LONDON/LAGOS, Aug 19 (Reuters) – Nigeria expects to lift its ban on Twitter before the end of the year, Information Minister Lai Mohammed told Reuters on Thursday, adding that the government was awaiting a response on three final requests made of the social media platform.
The ban, announced in June, has hurt Nigerian businesses and drawn widespread condemnation for its deleterious effect on freedom of expression and the ease of doing business in Africa’s most populous nation.
Mohammed said the government had reached agreements on seven of 10 requests made to Twitter but was waiting for the company’s response on final issues, including setting up a local office, paying tax locally and cooperating with the government to regulate content and harmful tweets.

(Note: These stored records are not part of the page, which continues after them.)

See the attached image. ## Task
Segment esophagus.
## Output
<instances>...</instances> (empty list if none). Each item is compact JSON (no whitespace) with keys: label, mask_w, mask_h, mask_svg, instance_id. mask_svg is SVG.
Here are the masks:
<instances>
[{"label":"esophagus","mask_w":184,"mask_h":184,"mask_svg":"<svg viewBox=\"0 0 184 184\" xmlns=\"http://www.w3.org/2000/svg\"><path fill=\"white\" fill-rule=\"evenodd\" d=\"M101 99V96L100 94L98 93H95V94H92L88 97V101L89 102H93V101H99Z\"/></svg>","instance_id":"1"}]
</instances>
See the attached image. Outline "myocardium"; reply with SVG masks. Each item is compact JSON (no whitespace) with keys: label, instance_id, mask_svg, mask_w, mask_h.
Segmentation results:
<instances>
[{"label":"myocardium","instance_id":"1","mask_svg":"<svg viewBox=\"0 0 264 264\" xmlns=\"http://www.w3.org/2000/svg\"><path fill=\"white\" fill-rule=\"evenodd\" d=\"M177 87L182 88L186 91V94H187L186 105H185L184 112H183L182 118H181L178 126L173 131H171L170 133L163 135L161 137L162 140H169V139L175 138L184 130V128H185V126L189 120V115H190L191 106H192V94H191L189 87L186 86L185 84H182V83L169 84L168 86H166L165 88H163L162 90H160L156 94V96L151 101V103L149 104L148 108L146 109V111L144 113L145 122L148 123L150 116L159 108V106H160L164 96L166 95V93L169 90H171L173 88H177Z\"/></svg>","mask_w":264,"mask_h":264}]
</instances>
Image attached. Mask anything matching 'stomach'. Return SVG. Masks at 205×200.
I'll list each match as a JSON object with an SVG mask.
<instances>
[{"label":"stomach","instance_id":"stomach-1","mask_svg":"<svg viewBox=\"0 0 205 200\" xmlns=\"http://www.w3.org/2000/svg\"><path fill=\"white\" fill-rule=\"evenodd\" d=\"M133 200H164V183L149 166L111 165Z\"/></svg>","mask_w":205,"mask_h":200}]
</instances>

“We certainly want to put this behind us before the end of the year,” Mohammed said.
Twitter declined to comment.
The government suspended Twitter on June 4 after it removed a post from President Muhammadu Buhari that threatened to punish regional secessionists.
It was a culmination of months of tension. Twitter Chief Executive Jack Dorsey’s posts encouraging donations to anti-police brutality protests last October and Twitter posts from Nnamdi Kanu, a Biafran separatist leader currently on trial in Abuja, infuriated authorities.
Mohammed said Twitter “made their platform the platform of choice for separatists”, and was suspended because it threatened national unity.
The ban is just one area of concern for free speech advocates. Nigeria dropped five spots, to 120, in the 2021 World Press Freedom Index compiled by Reporters Without Borders, which described Nigeria as one of the most dangerous and difficult West Africa countries for journalists.
Last month, Nigeria’s broadcasting regulator asked TV stations to curb their reporting of security issues in the country by withholding details of incidents and victims.
Mohammed said concerns over deteriorating freedom of speech were the result of misinformation. He added he was currently in Washington, D.C. meeting with journalists and opinion leaders in an effort to counter such misunderstandings.
While U.S. lawmakers put on hold a proposal to sell almost $1 billion of weapons to Nigeria over concerns about possible human rights abuses by the government, Mohammed said the issue was the purview of the foreign affairs minister. He added that Nigeria’s ambassador to the United States had also led a team to meet some congressional aides to reestablish the channels for communication.